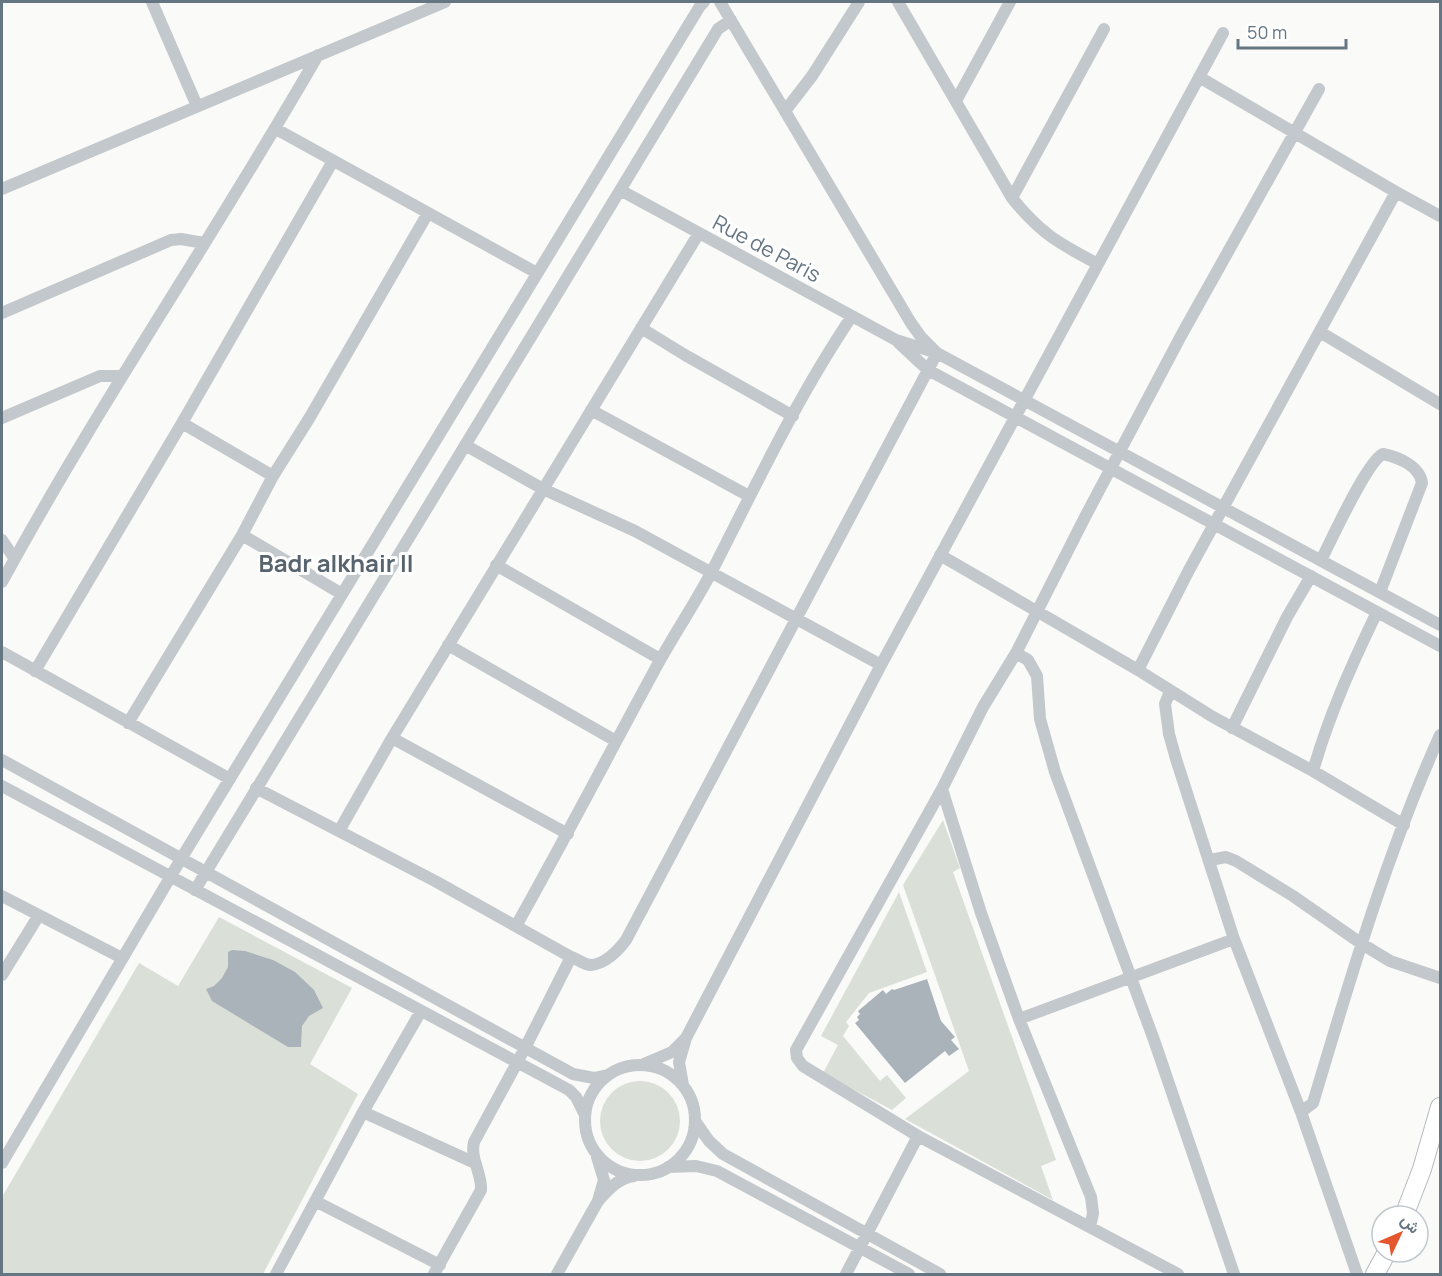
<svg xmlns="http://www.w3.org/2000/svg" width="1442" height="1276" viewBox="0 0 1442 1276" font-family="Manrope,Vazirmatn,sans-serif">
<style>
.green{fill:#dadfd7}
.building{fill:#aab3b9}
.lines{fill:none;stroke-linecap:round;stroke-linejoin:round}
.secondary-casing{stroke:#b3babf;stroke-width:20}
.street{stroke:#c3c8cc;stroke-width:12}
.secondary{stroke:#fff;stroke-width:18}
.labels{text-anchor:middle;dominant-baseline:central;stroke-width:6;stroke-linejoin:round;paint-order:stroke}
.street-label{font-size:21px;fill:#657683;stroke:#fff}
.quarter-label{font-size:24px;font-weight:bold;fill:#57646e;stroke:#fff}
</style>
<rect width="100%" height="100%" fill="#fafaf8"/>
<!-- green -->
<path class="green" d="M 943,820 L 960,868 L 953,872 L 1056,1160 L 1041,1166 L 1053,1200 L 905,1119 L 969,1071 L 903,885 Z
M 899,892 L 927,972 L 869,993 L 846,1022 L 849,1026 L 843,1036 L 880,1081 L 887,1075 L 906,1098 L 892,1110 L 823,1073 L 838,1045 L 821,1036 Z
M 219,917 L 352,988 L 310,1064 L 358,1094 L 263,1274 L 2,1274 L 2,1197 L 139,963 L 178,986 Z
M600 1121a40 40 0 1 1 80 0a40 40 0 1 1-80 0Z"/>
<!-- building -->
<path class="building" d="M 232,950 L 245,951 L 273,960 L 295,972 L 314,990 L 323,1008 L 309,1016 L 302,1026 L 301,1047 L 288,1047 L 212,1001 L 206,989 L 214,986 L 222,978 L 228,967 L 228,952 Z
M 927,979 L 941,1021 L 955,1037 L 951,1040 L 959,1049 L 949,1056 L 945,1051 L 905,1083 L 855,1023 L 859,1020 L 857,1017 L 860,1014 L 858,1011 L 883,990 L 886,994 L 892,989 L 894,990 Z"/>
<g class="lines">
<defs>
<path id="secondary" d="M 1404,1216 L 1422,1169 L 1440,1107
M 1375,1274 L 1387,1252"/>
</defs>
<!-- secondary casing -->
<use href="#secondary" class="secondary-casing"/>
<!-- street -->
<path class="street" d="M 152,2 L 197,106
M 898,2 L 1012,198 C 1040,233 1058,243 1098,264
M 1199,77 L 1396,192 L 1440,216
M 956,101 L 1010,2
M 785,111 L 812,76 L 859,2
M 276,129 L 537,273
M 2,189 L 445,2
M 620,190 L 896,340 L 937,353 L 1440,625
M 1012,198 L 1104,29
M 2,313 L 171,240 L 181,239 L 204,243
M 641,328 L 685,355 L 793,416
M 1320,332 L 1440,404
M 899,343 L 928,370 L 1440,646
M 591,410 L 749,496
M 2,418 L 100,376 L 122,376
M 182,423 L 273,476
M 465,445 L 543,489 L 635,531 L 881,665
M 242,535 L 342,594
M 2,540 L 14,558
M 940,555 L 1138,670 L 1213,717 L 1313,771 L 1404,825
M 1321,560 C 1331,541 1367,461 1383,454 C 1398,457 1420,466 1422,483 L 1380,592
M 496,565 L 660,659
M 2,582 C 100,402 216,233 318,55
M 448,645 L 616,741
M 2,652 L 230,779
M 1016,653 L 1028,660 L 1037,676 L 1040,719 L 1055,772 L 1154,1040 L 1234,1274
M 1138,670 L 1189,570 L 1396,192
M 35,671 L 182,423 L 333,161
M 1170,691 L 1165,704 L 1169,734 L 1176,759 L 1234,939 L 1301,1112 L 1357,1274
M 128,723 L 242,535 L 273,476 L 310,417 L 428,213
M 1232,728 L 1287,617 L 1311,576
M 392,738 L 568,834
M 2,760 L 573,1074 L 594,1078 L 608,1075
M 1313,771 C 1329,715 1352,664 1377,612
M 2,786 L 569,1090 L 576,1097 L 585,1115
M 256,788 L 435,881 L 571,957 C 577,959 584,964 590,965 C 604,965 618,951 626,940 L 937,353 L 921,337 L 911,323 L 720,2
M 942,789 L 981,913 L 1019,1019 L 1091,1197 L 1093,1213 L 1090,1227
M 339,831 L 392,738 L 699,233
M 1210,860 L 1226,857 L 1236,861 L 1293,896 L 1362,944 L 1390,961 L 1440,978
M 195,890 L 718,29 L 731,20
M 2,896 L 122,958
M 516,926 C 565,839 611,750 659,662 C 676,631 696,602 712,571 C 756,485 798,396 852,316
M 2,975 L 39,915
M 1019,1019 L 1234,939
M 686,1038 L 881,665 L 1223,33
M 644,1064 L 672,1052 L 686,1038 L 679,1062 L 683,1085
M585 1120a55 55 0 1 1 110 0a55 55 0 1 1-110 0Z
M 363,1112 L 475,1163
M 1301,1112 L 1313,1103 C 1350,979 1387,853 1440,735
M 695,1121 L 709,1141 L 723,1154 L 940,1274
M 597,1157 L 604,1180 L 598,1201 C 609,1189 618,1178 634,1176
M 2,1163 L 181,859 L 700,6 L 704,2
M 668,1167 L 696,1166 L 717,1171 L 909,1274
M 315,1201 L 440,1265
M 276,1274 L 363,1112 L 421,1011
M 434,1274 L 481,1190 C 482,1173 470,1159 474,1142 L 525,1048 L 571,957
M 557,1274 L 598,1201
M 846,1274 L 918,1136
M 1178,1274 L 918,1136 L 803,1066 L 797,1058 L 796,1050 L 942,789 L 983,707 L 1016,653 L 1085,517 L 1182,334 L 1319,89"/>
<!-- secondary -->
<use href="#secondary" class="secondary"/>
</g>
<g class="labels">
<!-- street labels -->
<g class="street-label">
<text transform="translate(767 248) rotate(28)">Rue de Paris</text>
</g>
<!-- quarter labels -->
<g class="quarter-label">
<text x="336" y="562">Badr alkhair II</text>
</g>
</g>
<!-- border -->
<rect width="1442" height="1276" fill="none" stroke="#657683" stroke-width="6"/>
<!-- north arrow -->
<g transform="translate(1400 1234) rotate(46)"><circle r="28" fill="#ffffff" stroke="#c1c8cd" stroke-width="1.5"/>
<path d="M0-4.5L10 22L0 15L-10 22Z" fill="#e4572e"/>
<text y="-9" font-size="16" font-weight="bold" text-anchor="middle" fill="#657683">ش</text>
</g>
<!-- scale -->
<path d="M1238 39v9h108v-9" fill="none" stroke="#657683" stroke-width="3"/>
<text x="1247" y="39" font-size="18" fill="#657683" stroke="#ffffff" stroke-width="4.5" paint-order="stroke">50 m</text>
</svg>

PROBLEM TO WORK ON:
State the number of lines above that include the word "casing", and write nothing besides that number.

WRITTEN REPLY:
3